A working definition of Answer Engine Optimization, Generative Engine Optimization, and LLM Optimization — what each one actually means, where they overlap, and which one matters for your business.

By Samar HabibPublished 2026-04-12Updated 2026-04-152 min read

Three acronyms — AEO, GEO, LLM optimization — keep showing up in marketing posts, often used interchangeably. They are related but not the same. This piece pins down working definitions and shows where each one fits.

Working definitions

Answer Engine Optimization (AEO) is the practice of structuring content so that an answer engine (Google's AI Overviews, Bing's Copilot, Perplexity) extracts your content as the answer to a query.
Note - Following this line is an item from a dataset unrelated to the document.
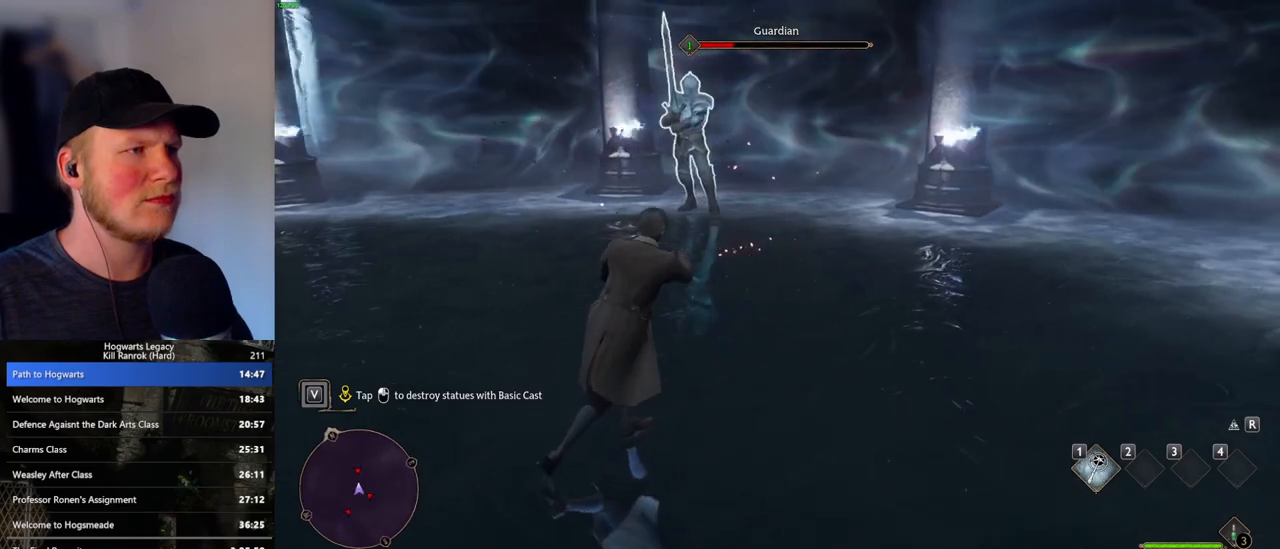
{"keys": [], "mouse": ["left"], "events": [[17, "mouse_left", "up"], [83, "mouse_left", "down"], [183, "mouse_left", "up"], [250, "mouse_left", "down"], [350, "mouse_left", "up"], [500, "mouse_left", "down"]]}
The unit of measurement is "did your page get cited or quoted in the answer."

Generative Engine Optimization (GEO) is broader. It covers any optimization for generative search experiences, including those that synthesize multiple sources without quoting any one verbatim. GEO includes AEO but also covers entity recognition, brand frequency in training data, and structured-data enrichment.
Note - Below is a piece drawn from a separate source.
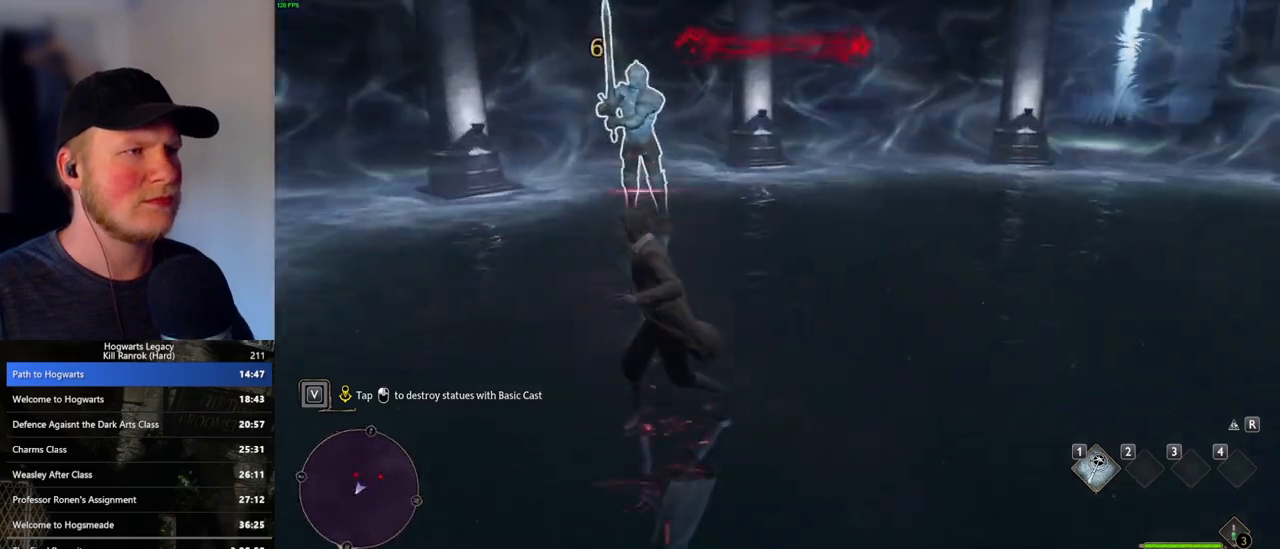
{"keys": [], "mouse": [], "events": [[83, "mouse_left", "up"], [183, "mouse_left", "down"], [283, "mouse_left", "up"], [383, "mouse_left", "down"], [467, "mouse_left", "up"]]}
LLM Optimization is GEO's sibling, focused on conversational LLMs (ChatGPT, Claude, Gemini chat) where the user is asking the model directly rather than searching. The optimization target is whether the model knows your brand, attributes facts to you correctly, and recommends you when relevant.

Where they overlap

All three reward the same underlying signals:

  • A clear, well-structured page with one obvious answer per section
  • Schema markup (Article, FAQ, HowTo, Product) that makes claims machine-readable
  • Citations from authoritative sources that the model has trained on
  • Internal consistency between your structured data and your prose

Where they diverge

AEO is measurable today. You can search a query, see whether you were cited, and iterate. GEO is partially measurable. LLM optimization is mostly invisible — you cannot easily query whether ChatGPT recommends you for a given prompt because each conversation is private and non-deterministic.

What this means for content strategy

If you are publishing now, optimize for AEO first. The feedback loop is short. As you build authority on a topic — measured in citations, not just rankings — GEO benefits accumulate. LLM optimization benefits accumulate even more slowly, gated by training-data inclusion cycles that operate on multi-month timelines.

FAQ

Is AEO replacing SEO?

No. AEO is a layer on top of SEO. The same crawlable, well-structured page that ranks in classic results is the page that gets cited in AI overviews. The skill set overlaps; the measurement does not.

Should I add FAQ schema to every post?

Only when the post genuinely answers questions. Stuffing FAQ schema into pages without real Q&A content is a known anti-pattern and can trigger manual actions.

How do I know if an LLM "knows" my brand?

Ask it directly across multiple sessions and providers. Track mentions. Tools that monitor LLM brand presence are emerging but most are early.